Data for this exercise
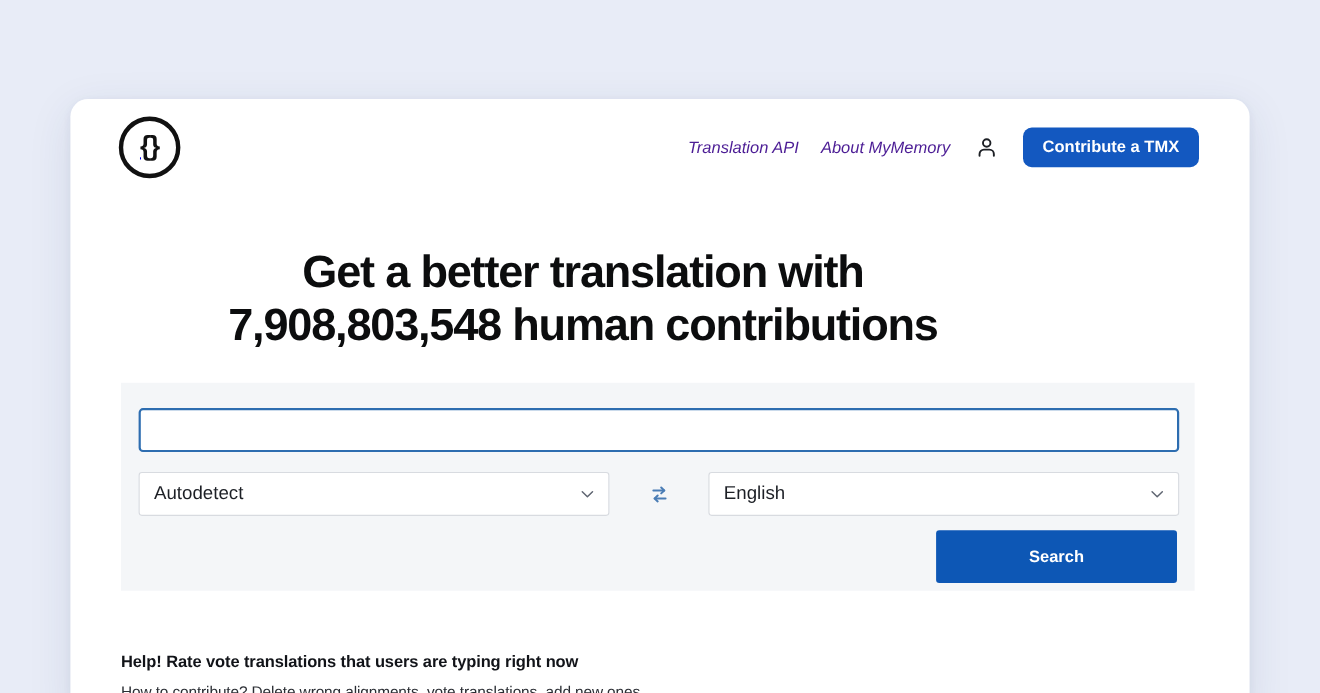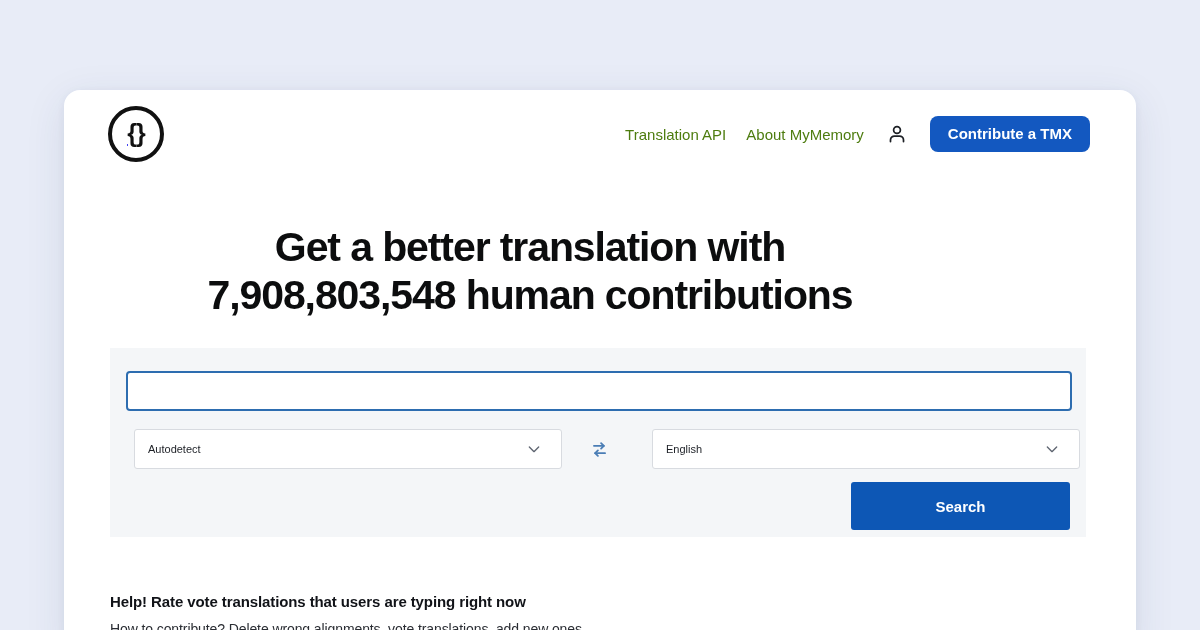--- a/index.html
+++ b/index.html
@@ -106,9 +106,10 @@
 
   .nav-link {
     font-size: 15px;
-    color: #4d7c0f;
+    color: #4c1d95;
     text-decoration: none;
     white-space: nowrap;
+    font-style: italic;
   }
 
   .user-icon {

Aim of the task
Having found the line with "text-decoration: none;", please set it down along with every line after it through the end of the material above, exactly and with nothing added.

Written answer
     text-decoration: none;
     white-space: nowrap;
+    font-style: italic;
   }
 
   .user-icon {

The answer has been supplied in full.